A União Batista adotou
um compromisso e declaração doutrinária, que era de todo muito fraca,
totalmente vaga, nem clara e nem suficientemente abrangente. Embora fora da
União, Spurgeon se opôs à declaração por suas deficiências óbvias através de
carta. No entanto, ela passou esmagadoramente, por um votação de 2000 contra 7
- e de forma adequada isso pode ser
interpretado como uma segunda votação contra Spurgeon. A maioria tragicamente
seguiu nesta direção, e até o irmão de Spurgeon, James, apoiou a moção e
discursou naquele dia ajudando nesse resultado.
Spurgeon, o "Leão
no Inverno", foi profético, mesmo não sendo popular. Ele disse:
"Estou muito disposto a ser comido por cães nos próximos cinquenta anos,
mas o futuro mais distante deve me justificar." – O que aconteceu no século XX ao evangelho na Inglaterra e como ela está hoje, mostra a realidade perfeita do que
Spurgeon disse que aconteceria. Decadência
doutrinária sempre traz conseqüências terríveis.
Spurgeon não se
esforçou em nada para tirar outros da União, mas mostrou como era impossível
compreender como algum homem pode se propor permanecer fiel às Escrituras, e ao mesmo tempo continuar pertencendo e apoiando qualquer organização que está abandonando as
Escrirutas. Ele diz:
“Vários bons irmãos
permanecem, de formas variadas, em comunhão com aqueles que estão minando o
evangelho; e falam da sua própria conduta como se fora o caminho amável que o
Senhor aprovará na sua volta. Não conseguimos entendê-los.

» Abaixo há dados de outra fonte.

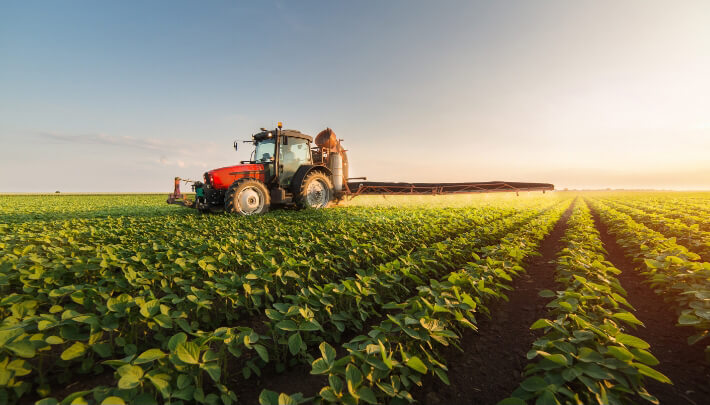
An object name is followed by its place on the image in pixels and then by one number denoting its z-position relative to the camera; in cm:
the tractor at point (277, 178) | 930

Para com homens que
professam ser cristãos e, ao mesmo tempo, negam a Palavra do Senhor, rejeitando
as coisas fundamentais do evangelho, o dever obrigatório de um verdadeiro crente é sair do meio deles.
Se for dito que esforços precisam ser feitos afim de produzir reformas,
concordamos com a observação; mas, quando sabemos que os mesmos serão inúteis,
para que servem? Quando a base da associação permite o erro, chegando quase a
atraí-los, e existe uma evidente determinação em não alterar essa base, nada
resta que possa ser feito ali dentro de qualquer préstimo vital. Nosso vigente
e pesaroso protesto não é uma questão que se refere a este ou àquele homem, a
este ou àquele erro; é uma questão de princípio”.
A controvérsia custou
caro a Spurgeon. Custou-lhe suas amizades. Custou-lhe a reputação. Até mesmo
seu próprio irmão renegou sua decisão e se opôs a ele abertamente. No entanto, para
Spurgeon, permanecer dentro da União equivaleria a traição teológica.
Menos de cinco anos
depois Spurgeon iria morrer. Contra a sua vontade previamente expressa e estabelecida, os
seus pares ergueram uma tumba maciça no Norwood Cemetery para ele. Abrigando na frente
dela, debaixo da réplica de mármore de seu rosto, uma Bíblia de mármore aberta
em II Timóteo 4: 7 - "Combati o bom combate, terminei a carreira, e guardei a fé
".
Na verdade, Spurgeon
guardou a fé, e sua realização deve ser a nossa ambição - manter a fé, mesmo tendo
que enfrentar o que ele enfrentou, suas perdas.... quando somos hoje confrontados com as nossas
próprias Controvérsias do Declínio. Sabendo que, uma
igreja que abandona o Sola Scriptura e abraça o humanismo secular, não ouvirá
nem mesmo o pregador mais famoso do mundo!